### [Problem to work on]
Isolate every line in the records below with "Загальна" in it.
*** Opening Data for the task ***
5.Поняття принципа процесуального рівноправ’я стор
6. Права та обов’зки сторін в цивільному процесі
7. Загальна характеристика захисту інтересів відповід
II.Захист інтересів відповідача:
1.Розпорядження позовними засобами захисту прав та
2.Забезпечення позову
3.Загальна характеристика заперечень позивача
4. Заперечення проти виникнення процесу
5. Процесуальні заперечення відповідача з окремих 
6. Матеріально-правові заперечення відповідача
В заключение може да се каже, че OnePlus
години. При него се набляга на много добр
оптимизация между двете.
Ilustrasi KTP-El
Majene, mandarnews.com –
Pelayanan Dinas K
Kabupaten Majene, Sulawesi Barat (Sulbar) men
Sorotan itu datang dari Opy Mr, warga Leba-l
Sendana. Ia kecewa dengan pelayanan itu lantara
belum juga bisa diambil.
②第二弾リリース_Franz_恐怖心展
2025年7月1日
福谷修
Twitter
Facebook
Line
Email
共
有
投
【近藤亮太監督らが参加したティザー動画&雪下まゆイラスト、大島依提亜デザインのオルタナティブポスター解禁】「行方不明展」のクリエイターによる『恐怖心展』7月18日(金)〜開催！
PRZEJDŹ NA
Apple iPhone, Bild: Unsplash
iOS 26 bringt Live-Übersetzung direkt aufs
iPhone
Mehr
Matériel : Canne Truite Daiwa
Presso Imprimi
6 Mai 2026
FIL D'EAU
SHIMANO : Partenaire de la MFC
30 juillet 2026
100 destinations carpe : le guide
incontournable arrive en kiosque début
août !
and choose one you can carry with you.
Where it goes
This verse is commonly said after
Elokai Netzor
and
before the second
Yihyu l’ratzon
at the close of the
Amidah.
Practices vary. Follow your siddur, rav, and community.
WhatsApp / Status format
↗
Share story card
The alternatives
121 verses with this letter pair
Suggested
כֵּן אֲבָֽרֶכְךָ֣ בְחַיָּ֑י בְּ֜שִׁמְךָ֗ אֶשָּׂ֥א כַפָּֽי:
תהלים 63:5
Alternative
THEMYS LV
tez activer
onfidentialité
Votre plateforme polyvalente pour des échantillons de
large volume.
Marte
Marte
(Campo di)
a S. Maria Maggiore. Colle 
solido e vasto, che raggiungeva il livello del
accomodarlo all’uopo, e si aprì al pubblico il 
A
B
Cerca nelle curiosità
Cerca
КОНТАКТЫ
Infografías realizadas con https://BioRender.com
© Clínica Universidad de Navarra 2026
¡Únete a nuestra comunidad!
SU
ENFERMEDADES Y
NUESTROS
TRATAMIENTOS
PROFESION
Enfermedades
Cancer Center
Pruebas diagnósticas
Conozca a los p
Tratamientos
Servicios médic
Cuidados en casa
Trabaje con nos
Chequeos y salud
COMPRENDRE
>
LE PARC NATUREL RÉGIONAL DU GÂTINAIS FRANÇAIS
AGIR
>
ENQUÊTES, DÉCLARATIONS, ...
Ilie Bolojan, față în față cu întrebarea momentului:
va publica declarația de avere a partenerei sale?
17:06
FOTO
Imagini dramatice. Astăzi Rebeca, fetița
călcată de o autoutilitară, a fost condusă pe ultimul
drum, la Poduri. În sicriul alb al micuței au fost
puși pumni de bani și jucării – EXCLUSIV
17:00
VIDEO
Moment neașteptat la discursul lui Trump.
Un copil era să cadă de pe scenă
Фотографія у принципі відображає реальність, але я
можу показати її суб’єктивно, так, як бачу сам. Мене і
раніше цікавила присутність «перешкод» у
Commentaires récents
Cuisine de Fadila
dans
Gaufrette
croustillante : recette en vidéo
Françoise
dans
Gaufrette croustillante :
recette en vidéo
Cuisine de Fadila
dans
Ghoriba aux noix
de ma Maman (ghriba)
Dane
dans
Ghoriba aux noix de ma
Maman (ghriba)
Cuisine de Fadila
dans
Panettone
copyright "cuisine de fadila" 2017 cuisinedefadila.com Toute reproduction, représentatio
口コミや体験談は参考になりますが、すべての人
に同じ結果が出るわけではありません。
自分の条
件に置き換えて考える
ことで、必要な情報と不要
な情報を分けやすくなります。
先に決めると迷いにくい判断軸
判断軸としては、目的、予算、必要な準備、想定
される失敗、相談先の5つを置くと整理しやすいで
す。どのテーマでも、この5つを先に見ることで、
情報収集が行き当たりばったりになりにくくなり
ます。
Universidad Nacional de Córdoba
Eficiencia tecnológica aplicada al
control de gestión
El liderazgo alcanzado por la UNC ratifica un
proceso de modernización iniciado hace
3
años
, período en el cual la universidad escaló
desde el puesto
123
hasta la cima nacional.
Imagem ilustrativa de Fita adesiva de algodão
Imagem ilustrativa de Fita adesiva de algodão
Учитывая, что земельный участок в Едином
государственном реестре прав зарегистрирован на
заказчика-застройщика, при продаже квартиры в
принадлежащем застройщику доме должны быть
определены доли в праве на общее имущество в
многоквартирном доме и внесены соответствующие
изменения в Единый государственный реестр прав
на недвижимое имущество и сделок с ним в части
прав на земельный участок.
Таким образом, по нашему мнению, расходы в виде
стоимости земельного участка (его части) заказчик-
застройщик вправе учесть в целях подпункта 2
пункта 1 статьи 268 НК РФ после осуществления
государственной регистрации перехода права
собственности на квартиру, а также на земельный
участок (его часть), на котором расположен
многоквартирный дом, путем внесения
*** Closing Data for the task ***
### [Exercise response]
7. Загальна характеристика захисту інтересів відповід
3.Загальна характеристика заперечень позивача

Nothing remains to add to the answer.